Barry Horne expliqua alors :

« Ce combat n’est pour nous, pour nos volontés personnelles et nos besoins. Il est pour chaque animal qui ait souffert et est mort dans les laboratoires de la vivisection, et pour chaque animal qui souffrira et mourra dans ces mêmes laboratoires, à moins que nous mettions maintenant un terme à ce commerce maléfique.

Les esprits des morts torturés crient justice, le cri des vivants est liberté. Nous pouvons créer cette justice et nous pouvons accorder cette liberté.

Les animaux n’ont personne d’autres que nous. Nous ne leur ferons pas défaut. »

Dans une autre lettre, il expliquait :

« Il est toujours plus facile de voir pourquoi nous ne pouvons pas réussir, toujours plus facile de hausser les épaules et de croire que le mieux que nous puissions faire est d’essayer, presque comme un acte de consolation.

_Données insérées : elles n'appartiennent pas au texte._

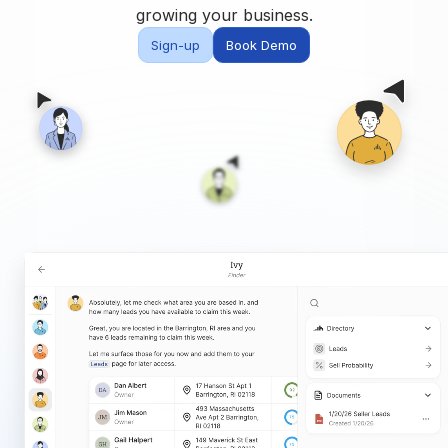
Built for teams and
growing your business.
brokerages
Sign-up
Book Demo
Contact Us
Get in touch
FAQ
Common questions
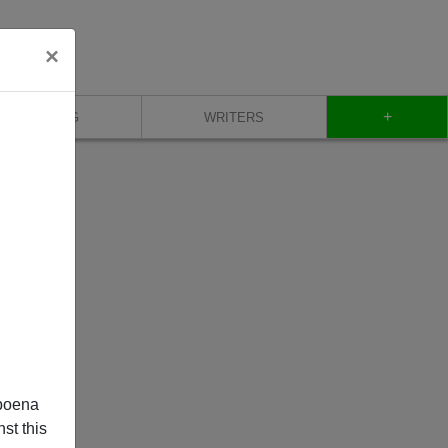
×
+
BLOG
WRITERS
poena
st this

Sans croire au succès, le succès devient difficile à réaliser, presque une impossibilité. Tout comme la libération des animaux en fait, [est dit être] un concept impossible.

Cependant, sachez que ce n’est pas le cas, ou bien pourquoi est-ce que nous combattons? Nous ne devrions jamais craindre le succès de nos actions ou cesser d’y croire. Et nous ne devrions jamais avoir peur de vouloir atteindre les étoiles, si c’est correct (…) Comment pourrions-nous demander moins?

Cela revient à condamner tant d’animaux à une vie de souffrance et de mort. Croyez-moi, il est temps d’atteindre ces étoiles et de croire que c’est possible. »

Si officiellement le gouvernement refusa toute négociation, il en entama finalement une, au 44e jour de la grève de la faim. Barry Horne décida alors de réduire ses revendications à une mesure promise par le Labour au moment des élections : la mise en place d’une commission d’enquête royale sur l’expérimentation animale.

Il affirma alors :

« Une commission royale ou quelque chose de similaire est le minimum que nous pouvons accepter. Nous faisons toujours des compromis, alors que le Labour joue avec la souffrance des animaux. Pourquoi des animaux devraient-ils souffrir en raison de négociations politiques? (…)

Je ne fais pas de chantage au Labour. Le Labour a fait du chantage aux gens, afin qu’ils votent pour lui. J’essaie seulement de lui rappeler ses promesses. »

Des négociations commencèrent et Barry Horne, à la limite du coma, décida de boire du jus d’orange et du thé sucré pendant trois jours, afin d’être en mesure de saisir les textes des négociations. Cela fut un prétexte pour les médias pour l’accuser de mener une fausse grève de la faim.

Des nombreuses initiatives de soutien à Barry Horne se développèrent tout au long de la grève de la faim ; l’ARM menaça alors d’exécuter plusieurs dirigeants d’organismes liés à la vivisection, ceux-ci restèrent alors parfois pendant plusieurs années sous la protection de la police.

Barry Horne cessa la grève de la faim au bout de 68 jours, mais devant le blocage de la situation, alors que lui-même était devenu isolé et extrêmement affaibli par ses actions, en recommença une nouvelle le 21 octobre 2001, mais décéda dès le 5 novembre, ne s’étant jamais réellement remis de la précédente grève de la faim.

Plusieurs centaines de personnes participèrent aux funérailles, munies d’une banderole où était inscrit « Labour lied – Barry died » (le Labour a menti – Barry est mort). Il est enterré dans sa ville natale de Northampton, habillé d’un maillot de football du club local.